#### DOCUMENT PASSAGE ####
Useful if you want to automatically apportion an amount across several transaction lines, such as distributing an expense across cost centres or departments.
You can restrict how often an individual template is used by specifying a total number of times it can be used or the start and end date of a period during which it can be used.
Taxable journals
You can use taxable journals for special VAT schemes, or to process fuel scale charges.
Note: You should not use a nominal taxable journal to replace the usual invoice, credit note and taxable payment or receipt features.
Only use journals that include VAT for transactions that:
- Can't be entered using any other Sage 200 processes such as an invoices, credit notes, bank payments or receipts.
- Don't affect the bank account.
- Need to be included on the VAT Return.
When posting a journal with VAT, you must make sure the nominal account details contain separate lines for the net, VAT and gross. This makes sure that the journal is included on your VAT Return correctly. In a single journal, you can have several lines representing each of these elements:
- The gross element lines will use the tax type N/A.
- The net element lines will have the tax type input goods or output goods. They represent the value of the entry excluding VAT.
- The tax element lines will have the tax type input tax or output tax. They represent the value of the VAT on the entry. The tax element will almost always be posted to the nominal account used as the VAT control account.
Posting journal entries
You cannot post journal entries to a nominal account that is set to reject manual journal entries (the Allow manual journal entries option on the nominal account record controls this). Sage 200 will highlight any nominal accounts you select that do not allow manual journal entries and you will not be allowed to post the journal entries.
#### THE DATA ####
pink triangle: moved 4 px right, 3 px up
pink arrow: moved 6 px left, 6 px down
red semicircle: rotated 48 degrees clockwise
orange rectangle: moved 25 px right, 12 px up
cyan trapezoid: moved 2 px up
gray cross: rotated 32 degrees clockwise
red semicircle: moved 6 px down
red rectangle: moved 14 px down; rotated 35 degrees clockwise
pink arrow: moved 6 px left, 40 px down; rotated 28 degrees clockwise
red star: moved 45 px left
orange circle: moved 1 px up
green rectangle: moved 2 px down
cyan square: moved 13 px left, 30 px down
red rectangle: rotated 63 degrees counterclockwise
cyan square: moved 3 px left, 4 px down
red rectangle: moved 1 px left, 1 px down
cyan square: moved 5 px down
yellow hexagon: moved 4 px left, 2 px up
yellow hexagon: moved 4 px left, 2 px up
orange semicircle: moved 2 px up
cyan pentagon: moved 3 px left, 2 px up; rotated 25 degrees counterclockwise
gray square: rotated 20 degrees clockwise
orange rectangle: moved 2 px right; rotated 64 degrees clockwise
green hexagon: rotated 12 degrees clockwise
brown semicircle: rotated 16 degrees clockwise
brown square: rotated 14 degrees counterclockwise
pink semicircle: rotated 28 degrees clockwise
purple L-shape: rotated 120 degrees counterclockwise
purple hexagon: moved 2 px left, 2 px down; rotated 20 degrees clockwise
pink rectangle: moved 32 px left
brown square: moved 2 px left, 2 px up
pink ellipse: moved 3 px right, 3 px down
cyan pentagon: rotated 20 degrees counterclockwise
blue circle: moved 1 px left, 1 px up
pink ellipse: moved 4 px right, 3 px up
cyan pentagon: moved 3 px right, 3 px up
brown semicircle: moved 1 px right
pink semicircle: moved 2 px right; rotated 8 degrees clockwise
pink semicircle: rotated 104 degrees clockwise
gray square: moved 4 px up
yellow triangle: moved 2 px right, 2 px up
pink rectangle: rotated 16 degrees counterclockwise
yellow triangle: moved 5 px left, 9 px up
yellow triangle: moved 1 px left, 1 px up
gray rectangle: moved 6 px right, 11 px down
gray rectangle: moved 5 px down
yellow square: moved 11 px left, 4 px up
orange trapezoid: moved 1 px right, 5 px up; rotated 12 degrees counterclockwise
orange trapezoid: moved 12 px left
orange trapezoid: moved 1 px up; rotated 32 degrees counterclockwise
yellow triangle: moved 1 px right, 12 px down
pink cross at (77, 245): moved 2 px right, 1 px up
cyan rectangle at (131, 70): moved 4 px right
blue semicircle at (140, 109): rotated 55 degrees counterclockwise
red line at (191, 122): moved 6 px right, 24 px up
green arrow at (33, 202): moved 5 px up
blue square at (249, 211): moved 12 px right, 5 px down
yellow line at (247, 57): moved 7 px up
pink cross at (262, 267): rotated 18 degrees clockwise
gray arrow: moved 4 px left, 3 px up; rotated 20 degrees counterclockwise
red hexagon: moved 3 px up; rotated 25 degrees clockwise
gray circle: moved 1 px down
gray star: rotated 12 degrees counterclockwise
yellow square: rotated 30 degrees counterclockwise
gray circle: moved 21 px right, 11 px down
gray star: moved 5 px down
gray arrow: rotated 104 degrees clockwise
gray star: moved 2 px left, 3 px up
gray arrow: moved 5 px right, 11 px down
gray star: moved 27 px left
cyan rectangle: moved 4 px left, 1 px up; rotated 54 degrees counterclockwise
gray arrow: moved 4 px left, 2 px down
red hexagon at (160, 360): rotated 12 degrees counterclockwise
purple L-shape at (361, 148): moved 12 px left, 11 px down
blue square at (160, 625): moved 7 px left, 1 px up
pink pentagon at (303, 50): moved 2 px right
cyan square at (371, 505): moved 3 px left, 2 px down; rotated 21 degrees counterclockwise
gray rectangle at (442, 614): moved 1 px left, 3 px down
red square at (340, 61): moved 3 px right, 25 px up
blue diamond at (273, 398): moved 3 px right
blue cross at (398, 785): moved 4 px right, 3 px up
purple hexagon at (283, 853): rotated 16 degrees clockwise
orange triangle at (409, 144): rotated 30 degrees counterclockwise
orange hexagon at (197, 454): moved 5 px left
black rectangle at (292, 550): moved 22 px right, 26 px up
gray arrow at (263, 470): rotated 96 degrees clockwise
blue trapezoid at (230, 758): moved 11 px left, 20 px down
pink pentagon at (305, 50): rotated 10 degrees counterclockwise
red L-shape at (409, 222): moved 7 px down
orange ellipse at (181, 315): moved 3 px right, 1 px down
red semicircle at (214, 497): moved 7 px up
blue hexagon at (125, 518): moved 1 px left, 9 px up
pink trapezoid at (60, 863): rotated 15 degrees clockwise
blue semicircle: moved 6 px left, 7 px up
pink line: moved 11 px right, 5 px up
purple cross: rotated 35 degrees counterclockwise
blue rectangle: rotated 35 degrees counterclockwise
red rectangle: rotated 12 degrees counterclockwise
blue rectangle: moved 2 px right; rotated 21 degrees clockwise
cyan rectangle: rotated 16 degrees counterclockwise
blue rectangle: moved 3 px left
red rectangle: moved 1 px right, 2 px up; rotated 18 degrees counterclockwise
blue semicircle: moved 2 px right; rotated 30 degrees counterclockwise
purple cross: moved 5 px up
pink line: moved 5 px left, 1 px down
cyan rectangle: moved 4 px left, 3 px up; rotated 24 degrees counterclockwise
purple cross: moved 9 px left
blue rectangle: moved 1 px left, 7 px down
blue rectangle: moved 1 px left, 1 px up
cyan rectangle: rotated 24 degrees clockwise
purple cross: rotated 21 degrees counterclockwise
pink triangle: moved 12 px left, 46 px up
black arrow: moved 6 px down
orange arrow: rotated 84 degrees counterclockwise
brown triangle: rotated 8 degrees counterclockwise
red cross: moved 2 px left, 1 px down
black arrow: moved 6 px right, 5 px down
####
* [WORK TO COMPLETE]
**A)** Which tax types does the taxable journals passage assign to journal lines? List each one.
**B)** Take the rows from the first one through the line containing "red rectangle: moved 1 px left, 1 px down". Give only those lines again, replacing "arrow" with "pointer" each time it appears and leaving everything else as it is.

* [RESULTS OF THE EXERCISE]
**A)** N/A, input goods, output goods, input tax, output tax

**B)**
pink triangle: moved 4 px right, 3 px up
pink pointer: moved 6 px left, 6 px down
red semicircle: rotated 48 degrees clockwise
orange rectangle: moved 25 px right, 12 px up
cyan trapezoid: moved 2 px up
gray cross: rotated 32 degrees clockwise
red semicircle: moved 6 px down
red rectangle: moved 14 px down; rotated 35 degrees clockwise
pink pointer: moved 6 px left, 40 px down; rotated 28 degrees clockwise
red star: moved 45 px left
orange circle: moved 1 px up
green rectangle: moved 2 px down
cyan square: moved 13 px left, 30 px down
red rectangle: rotated 63 degrees counterclockwise
cyan square: moved 3 px left, 4 px down
red rectangle: moved 1 px left, 1 px down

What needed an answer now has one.